PANAMA CITY/MIAMI,  (Reuters) – When a North Korean ship carrying Cuban arms was seized last week in Panama on suspicion of smuggling drugs, Cuba first said it was loaded with sugar for the people of North Korea, according to a Panamanian official familiar with the matter.

Cuban officials were quick to request the ship be released, pledging there were no drugs on board, and made no mention of the weapons which two days later were found hidden in the hold under 220,000 sacks of brown sugar, the official told Reuters.

“They said it was all a big misunderstanding,” the official said, speaking on condition of anonymity.

Cuba declined to comment on the official’s account.

Questions still surround the cargo of sugar and what Cuba called “obsolete” Soviet-era weapons which it said it was sending halfway around the world to be repaired in North Korea.

The discovery has put the already isolated Asian nation under increased diplomatic pressure because the cargo is suspected of being in breach of a U.N. arms embargo against Pyongyang over its nuclear and ballistic missile program. For Cuba, the benefits of smuggling out-of-date weapons to North Korea did not seem to make up for the potential pitfalls, experts said.

“It’s baffling.

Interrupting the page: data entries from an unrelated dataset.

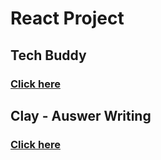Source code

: # React Project

## Tech Buddy

### [Click here](https://tech-buddy-me.netlify.app/)

## Clay - Auswer Writing

### [Click here](https://clay-auswerwriting-me.netlify.app/)






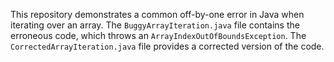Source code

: This repository demonstrates a common off-by-one error in Java when iterating over an array. The `BuggyArrayIteration.java` file contains the erroneous code, which throws an `ArrayIndexOutOfBoundsException`. The `CorrectedArrayIteration.java` file provides a corrected version of the code.
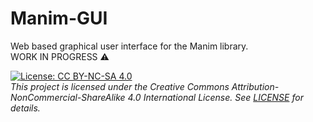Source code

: # Manim-GUI
Web based graphical user interface for the Manim library.\
WORK IN PROGRESS ⚠️



[![License: CC BY-NC-SA 4.0](https://img.shields.io/badge/License-CC%20BY--NC--SA%204.0-lightgrey.svg)](https://creativecommons.org/licenses/by-nc-sa/4.0/)\
*This project is licensed under the Creative Commons Attribution-NonCommercial-ShareAlike 4.0 International License. See [LICENSE](LICENSE) for details.*
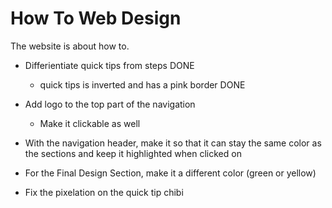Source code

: # How To Web Design

The website is about how to.

- Differientiate quick tips from steps DONE
    - quick tips is inverted and has a pink border DONE

- Add logo to the top part of the navigation 
    - Make it clickable as well 

- With the navigation header, make it so that it can stay the same color as the sections and keep it highlighted when clicked on 

- For the Final Design Section, make it a different color (green or yellow) 

- Fix the pixelation on the quick tip chibi 
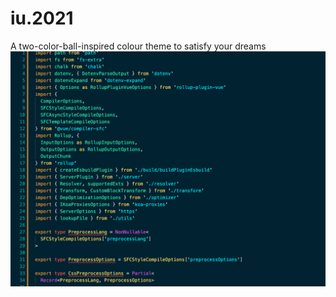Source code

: # iu.2021
A two-color-ball-inspired colour theme to satisfy your dreams
![iu-2021](https://raw.githubusercontent.com/Carrie999/iu/main/theme.png)
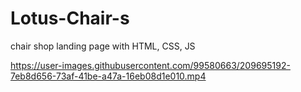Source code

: # Lotus-Chair-s
chair shop landing page with HTML, CSS, JS


https://user-images.githubusercontent.com/99580663/209695192-7eb8d656-73af-41be-a47a-16eb08d1e010.mp4


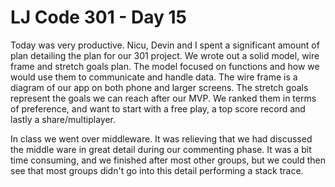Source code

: # LJ Code 301 - Day 15

Today was very productive. Nicu, Devin and I spent a significant amount of plan detailing the plan for our 301 project. We wrote out a solid model, wire frame and stretch goals plan. The model focused on functions and how we would use them to communicate and handle data. The wire frame is a diagram of our app on both phone and larger screens. The stretch goals represent the goals we can reach after our MVP. We ranked them in terms of preference, and want to start with a free play, a top score record and lastly a share/multiplayer.

In class we went over middleware. It was relieving that we had discussed the middle ware in great detail during our commenting phase. It was a bit time consuming, and we finished after most other groups, but we could then see that most groups didn't go into this detail performing a stack trace.
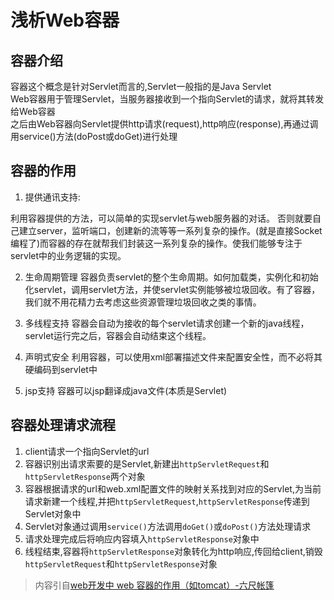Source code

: # 浅析Web容器

## 容器介绍

容器这个概念是针对Servlet而言的,Servlet一般指的是Java Servlet<br/>
Web容器用于管理Servlet，当服务器接收到一个指向Servlet的请求，就将其转发给Web容器<br/>
之后由Web容器向Servlet提供http请求(request),http响应(response),再通过调用service()方法(doPost或doGet)进行处理

## 容器的作用

1. 提供通讯支持:

利用容器提供的方法，可以简单的实现servlet与web服务器的对话。
否则就要自己建立server，监听端口，创建新的流等等一系列复杂的操作。(就是直接Socket编程了)而容器的存在就帮我们封装这一系列复杂的操作。使我们能够专注于servlet中的业务逻辑的实现。

2. 生命周期管理
容器负责servlet的整个生命周期。如何加载类，实例化和初始化servlet，调用servlet方法，并使servlet实例能够被垃圾回收。有了容器，我们就不用花精力去考虑这些资源管理垃圾回收之类的事情。

3. 多线程支持
容器会自动为接收的每个servlet请求创建一个新的java线程，servlet运行完之后，容器会自动结束这个线程。

4. 声明式安全
利用容器，可以使用xml部署描述文件来配置安全性，而不必将其硬编码到servlet中

5. jsp支持
容器可以jsp翻译成java文件(本质是Servlet)

## 容器处理请求流程

1. client请求一个指向Servlet的url
2. 容器识别出请求索要的是Servlet,新建出`httpServletRequest`和`httpServletResponse`两个对象
3. 容器根据请求的url和web.xml配置文件的映射关系找到对应的Servlet,为当前请求新建一个线程,并把`httpServletRequest`,`httpServletResponse`传递到Servlet对象中
4. Servlet对象通过调用`service()`方法调用`doGet()`或`doPost()`方法处理请求
5. 请求处理完成后将响应内容填入`httpServletResponse`对象中
6. 线程结束,容器将`httpServletResponse`对象转化为http响应,传回给client,销毁`httpServletRequest`和`httpServletResponse`对象


> 内容引自[web开发中 web 容器的作用（如tomcat）-六尺帐篷](https://www.jianshu.com/p/99f34a91aefe)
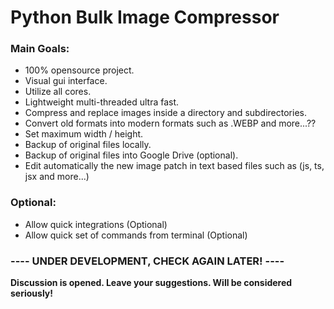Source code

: # Python Bulk Image Compressor

### Main Goals:
- 100% opensource project.
- Visual gui interface.
- Utilize all cores.
- Lightweight multi-threaded ultra fast.
- Compress and replace images inside a directory and subdirectories.
- Convert old formats into modern formats such as .WEBP and more...??
- Set maximum width / height.
- Backup of original files locally.
- Backup of original files into Google Drive (optional).
- Edit automatically the new image patch in text based files such as (js, ts, jsx and more...)

### Optional:
- Allow quick integrations (Optional)
- Allow quick set of commands from terminal (Optional)


### ---- UNDER DEVELOPMENT, CHECK AGAIN LATER! ----
**Discussion is opened. Leave your suggestions. Will be considered seriously!**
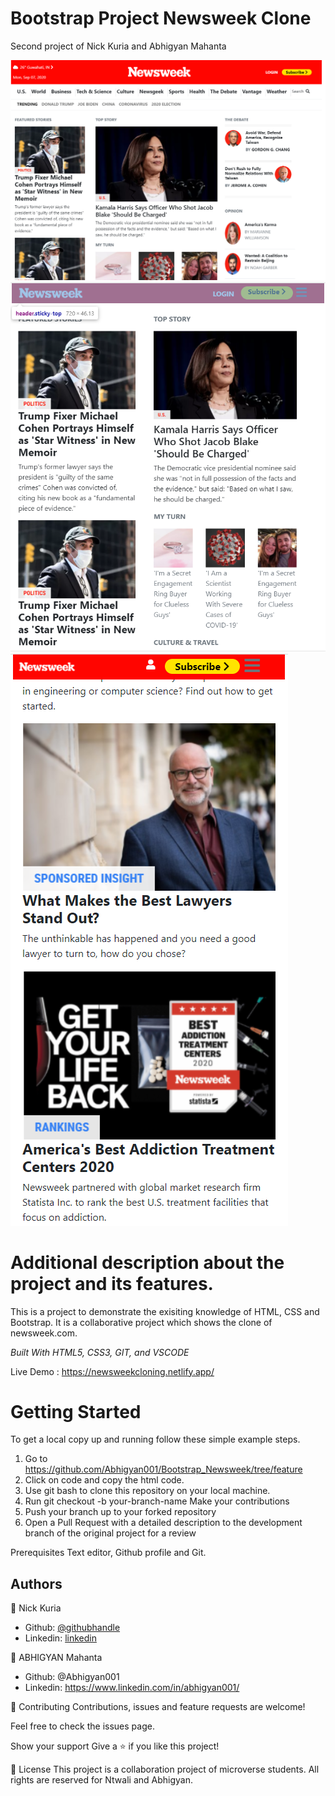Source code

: # Bootstrap Project Newsweek Clone

Second project of Nick Kuria and Abhigyan Mahanta

<img src="images/ss1.PNG" alt="webview">
<br>
<img src="images/ss2.PNG" alt="ipadview">
<br>
<img src="images/ss3.PNG" alt="phoneview">

<h1>Additional description about the project and its features.</h1>

This is a project to demonstrate the exisiting knowledge of HTML, CSS and Bootstrap. It is a collaborative project which shows the clone of newsweek.com.

<i>Built With HTML5, CSS3, GIT, and VSCODE</i>

Live Demo : https://newsweekcloning.netlify.app/

<h1>Getting Started</h1>

To get a local copy up and running follow these simple example steps.

1. Go to https://github.com/Abhigyan001/Bootstrap_Newsweek/tree/feature
2. Click on code and copy the html code.
3. Use git bash to clone this repository on your local machine.
4. Run git checkout -b your-branch-name Make your contributions
5. Push your branch up to your forked repository
6. Open a Pull Request with a detailed description to the development branch of the original project for a review

Prerequisites Text editor, Github profile and Git.

<h2>Authors</h2>

👤 Nick Kuria

- Github: [@githubhandle](https://github.com/Nkuria)
- Linkedin: [linkedin](https://www.linkedin.com/in/nick-kuria-a148931a9/)

👤 ABHIGYAN Mahanta

- Github: @Abhigyan001
- Linkedin: https://www.linkedin.com/in/abhigyan001/

🤝 Contributing Contributions, issues and feature requests are welcome!

Feel free to check the issues page.

Show your support Give a ⭐️ if you like this project!

📝 License This project is a collaboration project of microverse students. All rights are reserved for Ntwali and Abhigyan.
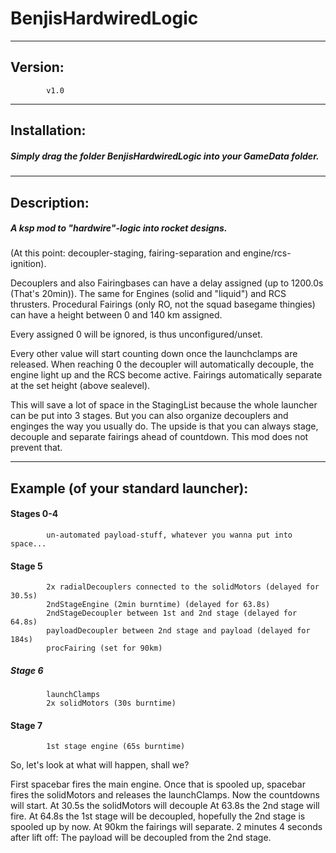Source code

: # BenjisHardwiredLogic
------------------------------------------------------------------------
## Version:
            v1.0
------------------------------------------------------------------------
## Installation:
##### Simply drag the folder BenjisHardwiredLogic into your GameData folder.
------------------------------------------------------------------------
## Description:
##### A ksp mod to "hardwire"-logic into rocket designs.
(At this point: decoupler-staging, fairing-separation and engine/rcs-ignition).

Decouplers and also Fairingbases can have a delay assigned (up to 1200.0s (That's 20min)).
The same for Engines (solid and "liquid") and RCS thrusters.
Procedural Fairings (only RO, not the squad basegame thingies) can have a height between 0 and 140 km assigned.

Every assigned 0 will be ignored, is thus unconfigured/unset.

Every other value will start counting down once the launchclamps are released.
When reaching 0 the decoupler will automatically decouple, the engine light up and the RCS become active.
Fairings automatically separate at the set height (above sealevel).

This will save a lot of space in the StagingList because the whole launcher can be put into 3 stages.
But you can also organize decouplers and enginges the way you usually do. The upside is that you can always stage, decouple and separate fairings ahead of countdown. This mod does not prevent that.

------------------------------------------------------------------------
## Example (of your standard launcher):

#### Stages 0-4
            un-automated payload-stuff, whatever you wanna put into space...
#### Stage 5
            2x radialDecouplers connected to the solidMotors (delayed for 30.5s)
            2ndStageEngine (2min burntime) (delayed for 63.8s)
            2ndStageDecoupler between 1st and 2nd stage (delayed for 64.8s)
            payloadDecoupler between 2nd stage and payload (delayed for 184s)
            procFairing (set for 90km)
##### Stage 6
            launchClamps
            2x solidMotors (30s burntime)
#### Stage 7
            1st stage engine (65s burntime)
         
So, let's look at what will happen, shall we?

First spacebar fires the main engine.
Once that is spooled up, spacebar fires the solidMotors and releases the launchClamps. Now the countdowns will start.
At 30.5s the solidMotors will decouple
At 63.8s the 2nd stage will fire.
At 64.8s the 1st stage will be decoupled, hopefully the 2nd stage is spooled up by now.
At 90km the fairings will separate.
2 minutes 4 seconds after lift off: The payload will be decoupled from the 2nd stage. 
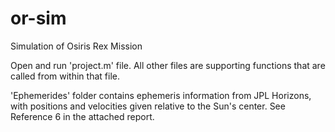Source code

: # or-sim
Simulation of Osiris Rex Mission

Open and run 'project.m' file. All other files are supporting functions that are called from within that file.

'Ephemerides' folder contains ephemeris information from JPL Horizons, with positions and velocities given relative to the Sun's center. See Reference 6 in the attached report.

It’s hard to believe Cuba would risk so much for so little,” said Frank Mora, the Pentagon’s senior official for Latin America during president Obama’s first term.

Panamanian officials say the shipment was probably part of an arms-for-sugar exchange aimed at refurbishing Cuba’s aging air defenses.

“We understand it was a barter deal, arms for sugar, that’s what our intelligence sources are telling us,” said the Panamanian official familiar with the investigation.

A U.S. official confirmed that one of the theories being studied is that it may have been a barter deal.

While Cuba needs to upgrade its arsenal, Mora and others say, the botched smuggling operation was so clumsy and ill-conceived that it appeared out of character for the usually circumspect and highly disciplined Cuban military.

Nevertheless, it may not have been the first such attempt.Security experts say five North Korean-flagged vessels have transited through the Panama Canal in the last three years. One ship, the O Un Chong Nyon Ho, passed through the canal and docked in Havana in May 2012.

“It’s interesting that this kind of relationship exists between Cuba and North Korea,” said Bruce Bagley, a Latin America expert at the University of Miami and former consultant to Panama’s intelligence service.

“It shows that both Cuba and North Korea are quite isolated and are seeking some solace in each other’s commercial and diplomatic embraces.

They have few alternatives and they don’t have any hard cash,” he said.

A United Nations team is due to arrive in Panama on Aug. 5 to inspect the ship’s hold after the sugar has been unloaded.

Pyongyang has asked for the ship and crew to be returned but Panama dismissed the request after the U.S. government strongly backed its decision to seize the vessel.

A Panamanian frigate on routine patrol stopped the 155-meter (510-foot) Chong Chon Gang off the country’s Atlantic coast last week after it had left Cuba and was nearing the northern entrance to the Panama Canal, bound for North Korea.

Officers on the frigate noticed the ship was not issuing a transponder signal as required by maritime law, and suspected it was smuggling drugs, according to Panama’s Security Ministry.

The ship was boarded after the captain refused to stop. The crew sabotaged the ship’s electrical system and the bilge pumps, officials say, in a possible effort to scuttle the ship.